Degree and pattern of cSS on MRI closely corresponds to degree and pattern of iron-positive deposits on histopathology. Top row: CSS (asterisk) was observed on an in vivo gradient echo MRI scan performed ∼1.5 years prior to death in an individual with a clinical diagnosis of probable CAA (Case 11) (A). On the ex vivo gradient echo scan varying degree of cSS can be observed (B), including subtle (number sign) and extensive (asterisk) hypointense signal (C). On gross examination of the formalin-fixed tissue, no visible alterations were observed in the area with subtle cSS (number sign), whereas orange discolouration was present in the superficial cortex in the area with extensive cSS (asterisk) (D). The degree of hypointense signal on MRI matched closely to the degree of iron-positive deposits on the corresponding histopathological sections (E and F). The insets reveal greater detail of the degree of iron deposits, which was subtle and restricted to the subarachnoid space and pial surface in E′ and extensive and involving the superficial and deeper layers of the cortex in F′. Many reactive astrocytes were found in the area with extensive iron deposits (F′′), but not in the area with subtle iron deposits (E′′). Bottom row: No evidence of cSS was observed on in vivo gradient echo MRI performed ∼1 year prior to death in an individual with a clinical diagnosis of probable CAA (Case 6) (G) in the area (asterisk) corresponding to an area with cSS on ex vivo turbo spin echo MRI (H). On the ex vivo gradient echo scan cSS is subtle and only observed in the subarachnoid space (asterisk) (I). On gross examination of the formalin-fixed tissue, fresh blood was observed in the subarachnoid space of the sulcus (asterisk) (J), corresponding to intact red blood cells on haematoxylin and eosin (K). The insets reveal greater detail of the red blood cells in K′ (arrows), which were only mildly positive for iron (K′′, arrows). No reactive astrocytes were found in this area (K′′′).
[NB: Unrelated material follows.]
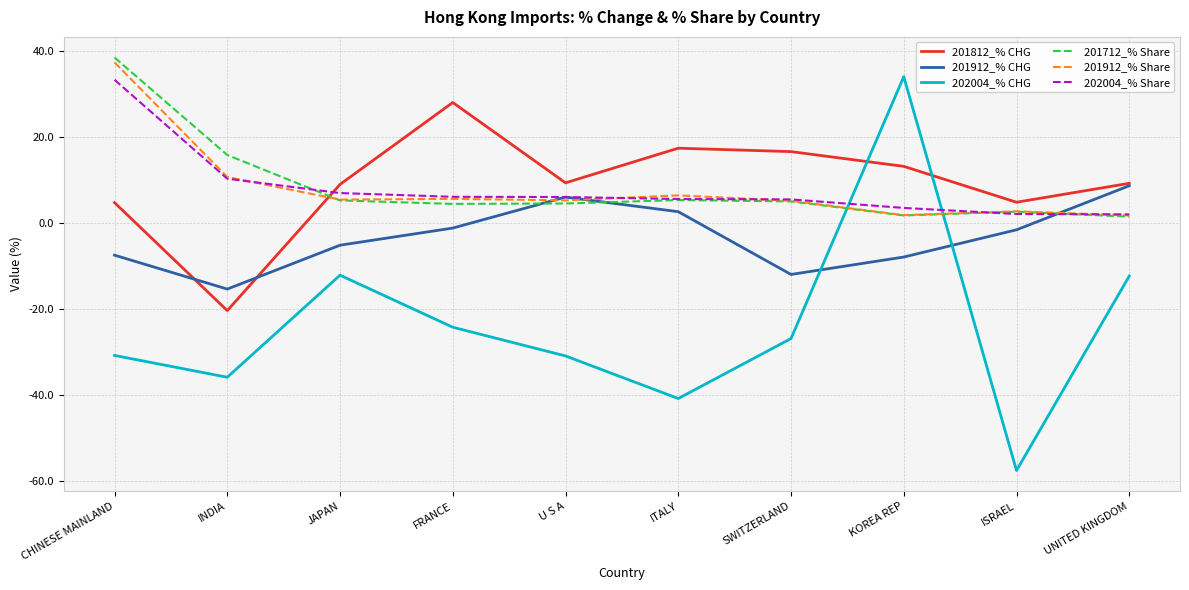

At which label does 202004_% CHG reach its peak?

KOREA REP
GRE = gradient echo; H&E = haematoxylin and eosin; TSE = turbo spin echo.

Figure 3

Moderate-to-severe cSS is associated with advanced leptomeningeal CAA and secondary tissue injury. A representative example of severe cSS as assessed on a Perls’ Prussian blue-stained section (A). Higher magnification of the area outlined with the small box in A, reveals greater detail of severe cSS (B). An adjacent section stained for GFAP revealed many reactive astrocytes in the superficial cortical layers in this area (C). Two cortical microinfarcts (indicated with solid arrows) were observed in the neighbouring cortical area (D, area corresponds to larger box in A). Note the presence of vessel-within-vessel pathology (indicated with broken arrows) in combination with severe CAA of the leptomeningeal vessels (D and E). Aβ = amyloid-β; H&E = haematoxylin and eosin.